- [Document extract]
___

Wouldn't you know it, I'm actually feeling better since I left my career and focused on my own interests and making a happy, safe home for myself and my loved ones. I feel like I've made more of a difference in people's lives in the last three months than I have in the last three years. I'm not running myself ragged and pushing myself to my very limits so that instead of feeling lousy for one day, I feel lousy for a whole month.
I'm in an extremely loving, supportive relationship. I have time to pursue additional knowledge. I have time to try new hobbies. All of those cookbooks I've been hoarding are getting plenty of use now because I have the time and energy to finally give all of those tasty recipes a shot. My brain is in no danger of withering away from lack of stimulation! I keep in contact with my friends and family all day long. I interact with the gaming community. Just because there's nobody else home doesn't mean that I'm isolated.
This month I'm traveling by myself for the first time in years to visit my parents up in Northern California. At the end of the month, I'm accompanying my boyfriend to Bellevue for CPPCon. In October, I'll be running a week-long Extra Life charity stream. In November, I'm going to participate in NaNoWriMo. In between all of this I'm streaming regularly with my World of Warcraft guild's Wednesday night casual raids and anything else that strikes my fancy. I'm writing on a more consistent basis than I have before.
So why do I talk so much about my illness? Because I know too well what it's like to feel scared to talk about it. I know the stigma that exists around invisible illnesses because I've run up against it countless times. I want everyone else out there who is dealing with a diagnosed illness or even just the symptoms right now in their battle to be taken seriously that they are not alone. I want people to learn about my illness, to ask questions, to maybe look at the sick or disabled people in their lives through a slightly clearer lens, to not blame themselves for feeling sick. Support networks and the feeling of normalcy while still receiving understanding and compassion for limits that may be different from a healthy person are incredibly vital in living a good life with a chronic illness or disability.

___

- [Brief 1]
Answer these about the post on life with a chronic illness:
(a) What has the writer been hoarding that is now getting plenty of use?
(b) What will the writer take part in during November?
(c) What does the writer say exists around invisible illnesses?
- [Brief 2] Please copy the post on life with a chronic illness word for word, from "So why do I" to "illness or disability.".

- [Provided data]
___

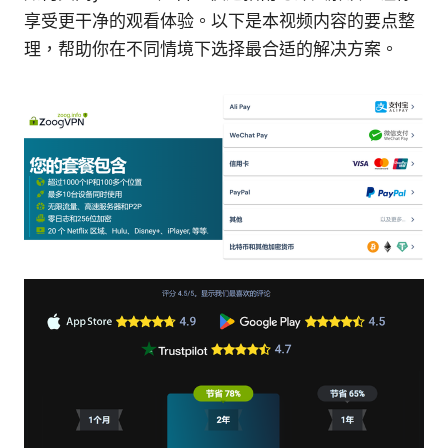
享受更干净的观看体验。以下是本视频内容的要点整
理，帮助你在不同情境下选择最合适的解决方案。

___

- [Your response 1]
(a) Cookbooks.
(b) NaNoWriMo.
(c) Stigma.

- [Your response 2]
So why do I talk so much about my illness? Because I know too well what it's like to feel scared to talk about it. I know the stigma that exists around invisible illnesses because I've run up against it countless times. I want everyone else out there who is dealing with a diagnosed illness or even just the symptoms right now in their battle to be taken seriously that they are not alone. I want people to learn about my illness, to ask questions, to maybe look at the sick or disabled people in their lives through a slightly clearer lens, to not blame themselves for feeling sick. Support networks and the feeling of normalcy while still receiving understanding and compassion for limits that may be different from a healthy person are incredibly vital in living a good life with a chronic illness or disability.